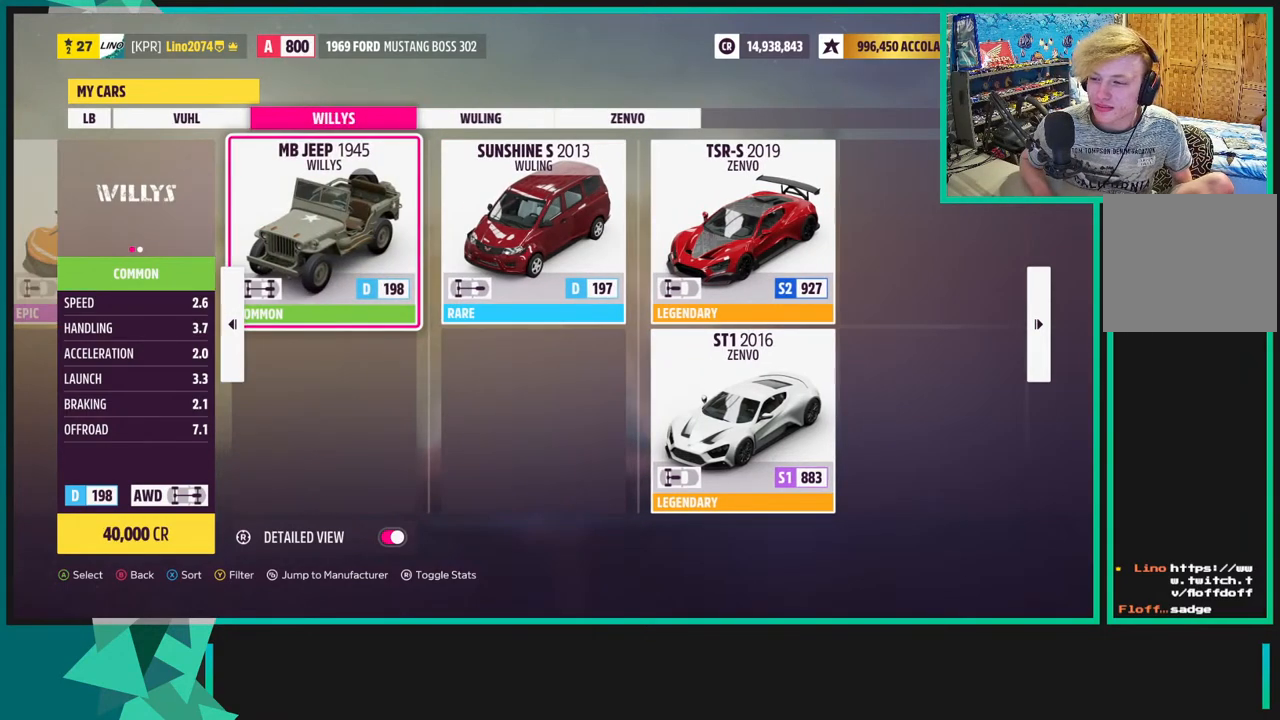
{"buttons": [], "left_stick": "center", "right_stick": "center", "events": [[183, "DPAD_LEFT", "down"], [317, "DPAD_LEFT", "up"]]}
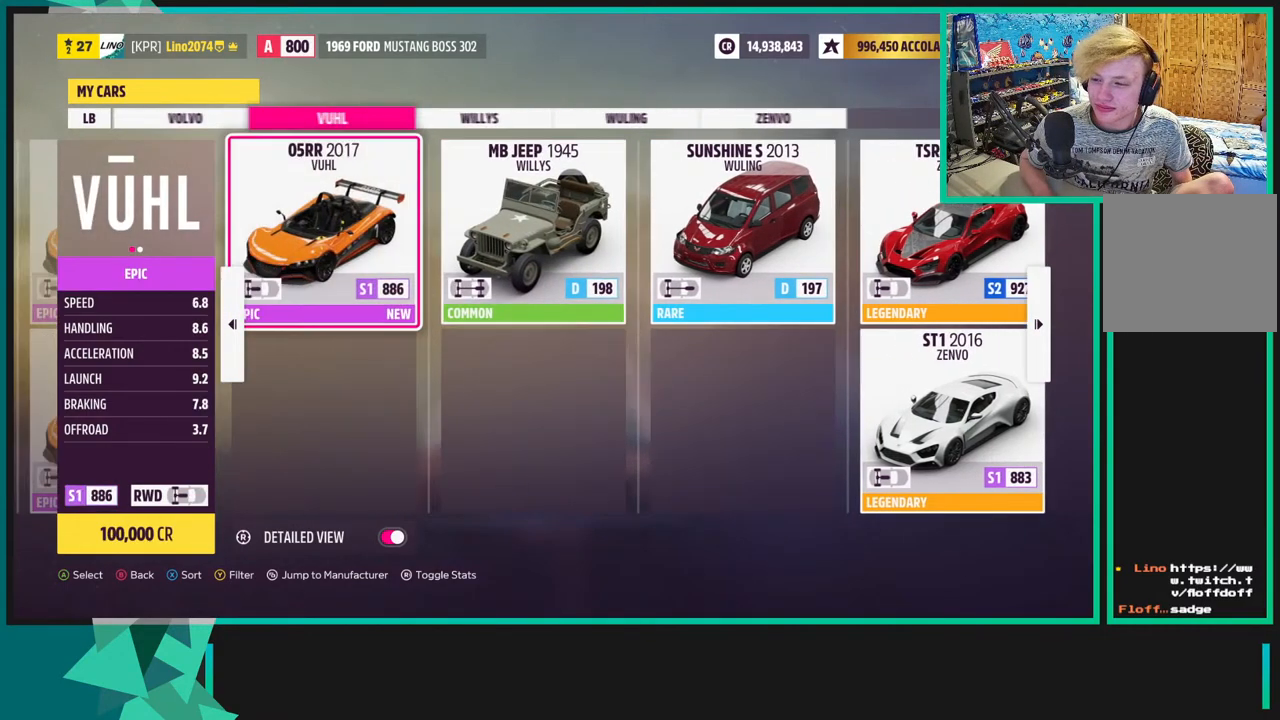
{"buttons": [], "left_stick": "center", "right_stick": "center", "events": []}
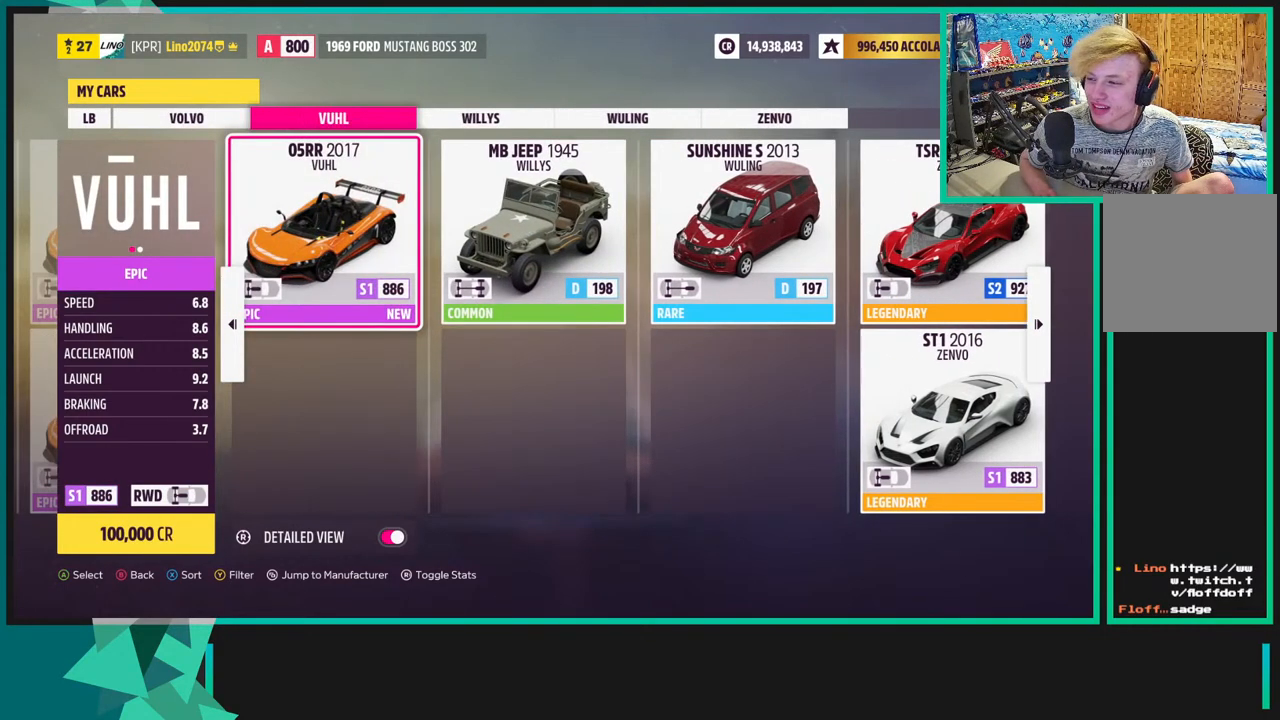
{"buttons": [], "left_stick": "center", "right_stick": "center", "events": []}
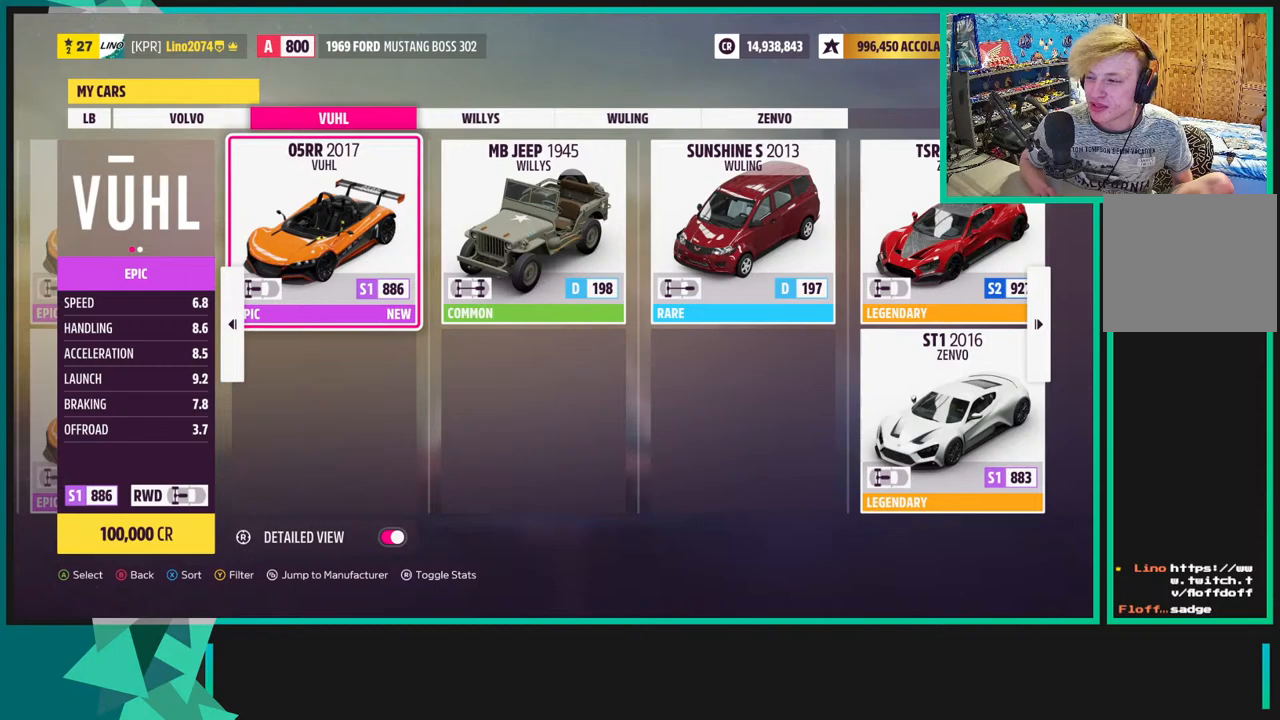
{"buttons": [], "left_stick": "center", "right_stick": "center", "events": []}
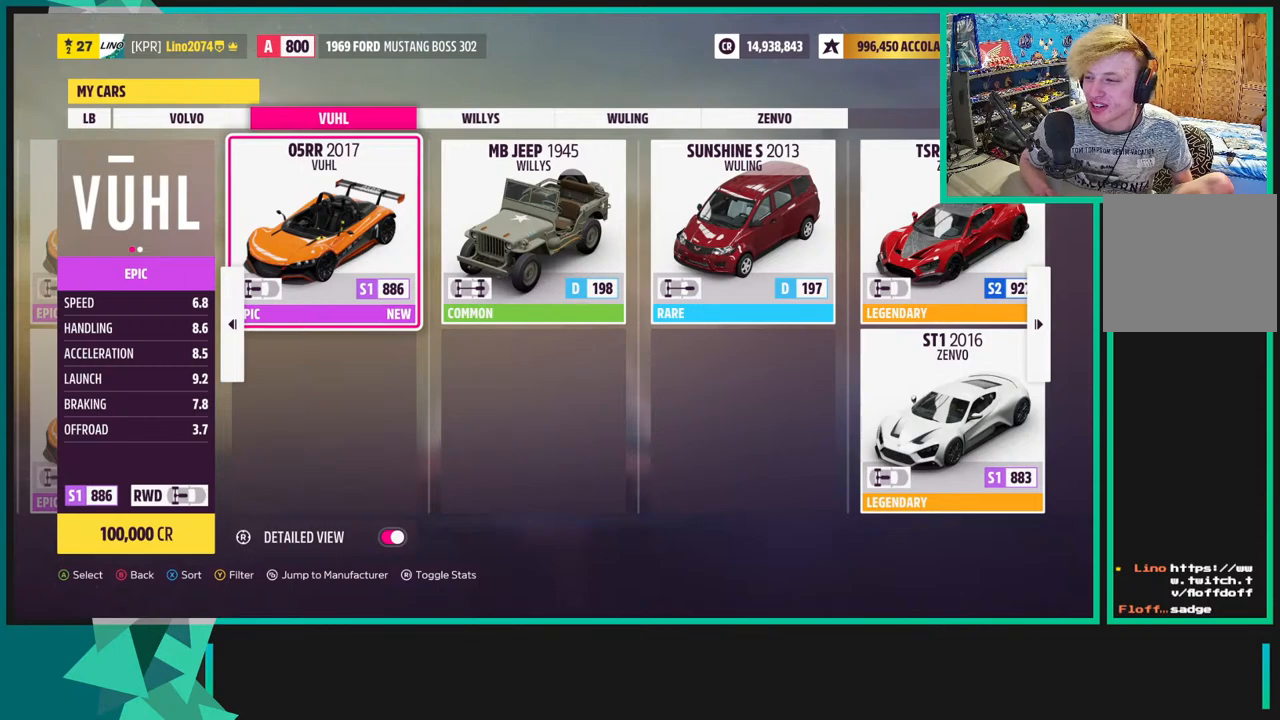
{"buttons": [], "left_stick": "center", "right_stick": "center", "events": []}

******

# Instructions to follow
The records above should be written out exactly, and the images dropped.

# Written solution
{"buttons": [], "left_stick": "center", "right_stick": "center", "events": [[183, "DPAD_LEFT", "down"], [317, "DPAD_LEFT", "up"]]}
{"buttons": [], "left_stick": "center", "right_stick": "center", "events": []}
{"buttons": [], "left_stick": "center", "right_stick": "center", "events": []}
{"buttons": [], "left_stick": "center", "right_stick": "center", "events": []}
{"buttons": [], "left_stick": "center", "right_stick": "center", "events": []}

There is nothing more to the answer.